One would hope that the AAGPBL would still have reentered the cultural lexicon one way or another even if A League of Their Own had been a lesser film or a box-office bomb. But it wasn’t, and to this day League stands as one of Marshall’s finest films. It’s less emotionally powerful than Awakenings and perhaps lacks some of the childlike wonder of Big, but it’s a much tighter narrative effort that juggles ten times as many characters as those earlier stories. And damn near every one of those characters is exceedingly memorable, cast perfectly and given ample time to shine amongst the ensemble.
If it seems overly quaint to label League as simply the best of the seven films Marshall directed, it’s likely due to the fact that League might also just be the best baseball movie ever made. So many films in that category focus on the single individual — male, of course — and the ultimate drive to be seen by the world as a “winner”. There’s incredible variance within that descriptor — Moneyball, The Natural, Field of Dreams, The Rookie, Rookie of the Year, etc. — but the general thrust is typically the same. Any straying from that character formula almost inexorably results, for whatever reason, in zany comedy: Bad News Bears, The Sandlot, Angels in the Outfield, Air Bud. This is all a major oversimplification of the genre, but the point is that A League of Their Own managed to retain real dramatic heft while still being an uproarious comedy, all while straying confidently away from the typical baseball movie narrative and focusing on an ensemble instead of a single character.
Although that familiar thread of the main character wanting to be seen by the world as a “winner” — that’s probably true of League, in a sense, if we were to psychoanalyze the idea of “winning” and hold it up against the idea of being fully, truly, unreservedly accepted by society. League depicts a too-short window of time where women stormed a supposedly-agreed-upon gender role reserved for men. It depicts society balking at the audacity of such a thing (men roll their eyes, of course, but the prim housewives of the ’50s are particularly aghast at the notion of a sportswoman). But in the end — even if it took decades after the AAGBPL was dissolved — the recognition those women deserved finally came around. The 9-inning games were won, yes, but these winners will forever hold up the normalcy of women’s baseball as their true trophy.

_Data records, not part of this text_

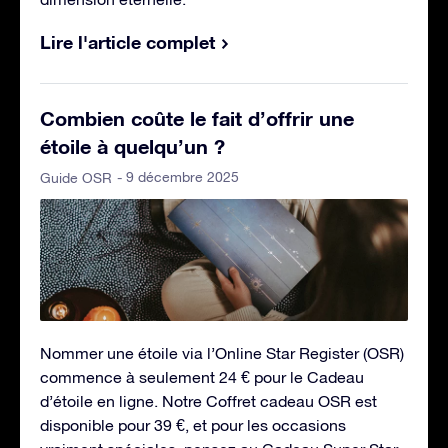
Lire l'article complet
Combien coûte le fait d’offrir une
étoile à quelqu’un ?
- 9 décembre 2025
Guide OSR
Nommer une étoile via l’Online Star Register (OSR)
commence à seulement 24 € pour le Cadeau
d’étoile en ligne. Notre Coffret cadeau OSR est
disponible pour 39 €, et pour les occasions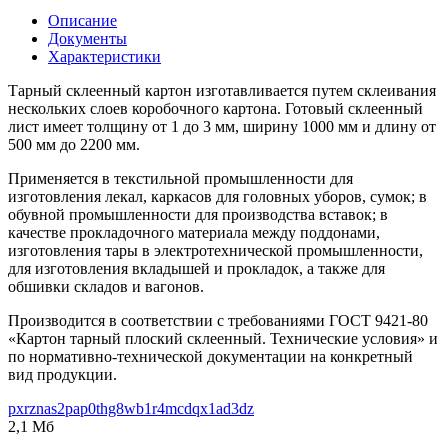
Описание
Документы
Характеристики
Тарный склеенный картон изготавливается путем склеивания
нескольких слоев коробочного картона. Готовый склеенный
лист имеет толщину от 1 до 3 мм, ширину 1000 мм и длину от
500 мм до 2200 мм.
Применяется в текстильной промышленности для
изготовления лекал, каркасов для головных уборов, сумок; в
обувной промышленности для производства вставок; в
качестве прокладочного материала между поддонами,
изготовления тары в электротехнической промышленности,
для изготовления вкладышей и прокладок, а также для
обшивки складов и вагонов.
Производится в соответствии с требованиями ГОСТ 9421‑80
«Картон тарный плоский склеенный. Технические условия» и
по нормативно-технической документации на конкретный
вид продукции.
pxrznas2pap0thg8wb1r4mcdqx1ad3dz
2,1 Мб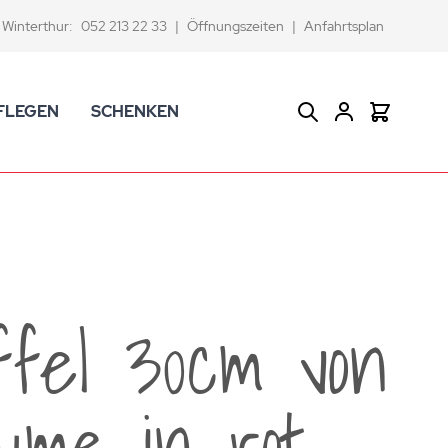
Winterthur:
052 213 22 33
|
Öffnungszeiten
|
Anfahrtsplan
FLEGEN
SCHENKEN
Suche
Warenkor
CK Badaccessoires
Geschenkkörbe
dtextilien
Gutscheine
ifenschalen und -spender
Versace Geschenkartikel
d -becher
ahnputzbecher
ffel 30cm von
smetikspiegel
ilettenbürstenhalter und Ersatzbürsten
ume in rot
und -sprudler
verse Badezimmer-Artikel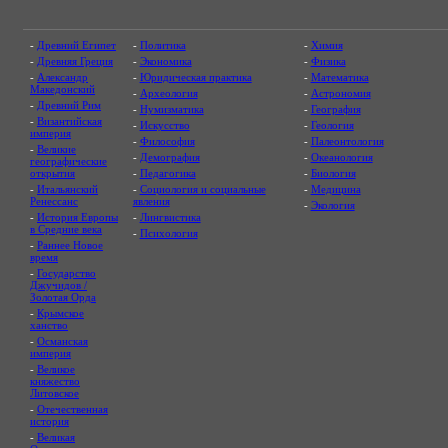
-
Древний Египет
-
Политика
-
Химия
-
Древняя Греция
-
Экономика
-
Физика
-
Александр
-
Юридическая практика
-
Математика
Македонский
-
Археология
-
Астрономия
-
Древний Рим
-
Нумизматика
-
География
-
Византийская
-
Искусство
-
Геология
империя
-
Философия
-
Палеонтология
-
Великие
-
Демография
-
Океанология
географические
открытия
-
Педагогика
-
Биология
-
Итальянский
-
Социология и социальные
-
Медицина
Ренессанс
явления
-
Экология
-
История Европы
-
Лингвистика
в Средние века
-
Психология
-
Раннее Новое
время
-
Государство
Джучидов /
Золотая Орда
-
Крымское
ханство
-
Османская
империя
-
Великое
княжество
Литовское
-
Отечественная
история
-
Великая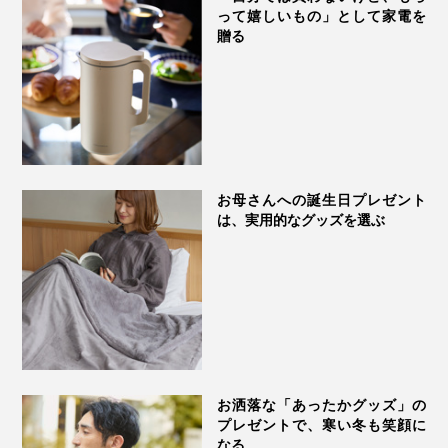
って嬉しいもの」として家電を
贈る
お母さんへの誕生日プレゼント
は、実用的なグッズを選ぶ
お洒落な「あったかグッズ」の
プレゼントで、寒い冬も笑顔に
なる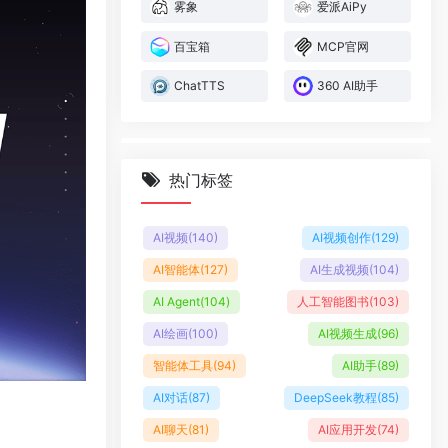
雾象
爱派AiPy
百宝箱
MCP官网
ChatTTS
360 AI助手
热门标签
AI视频
(140)
AI视频创作
(129)
AI智能体
(127)
AI生成视频
(104)
AI Agent
(104)
人工智能图书
(103)
AI绘画
(100)
AI视频生成
(96)
智能体工具
(94)
AI助手
(89)
AI对话
(87)
DeepSeek教程
(85)
。
AI聊天
(81)
AI应用开发
(74)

Alyssa Nakken’s break onto the field of the MLB is another step along the same path. While many young women today choose (or are encouraged toward) softball instead, the existence of that path to baseball is vital; as with any path, the more traffic treading along it, the more defined and easy-to-find it becomes for others. “She just loves to play,” someone says of one of the ballplayers in A League of Their Own. Knowing that this was all the rationale anyone should ever need to play a game, Penny Marshall revived a period of space and time, bound by packed bleachers and lit by stadium lights, where we could all catch a glimpse of equality.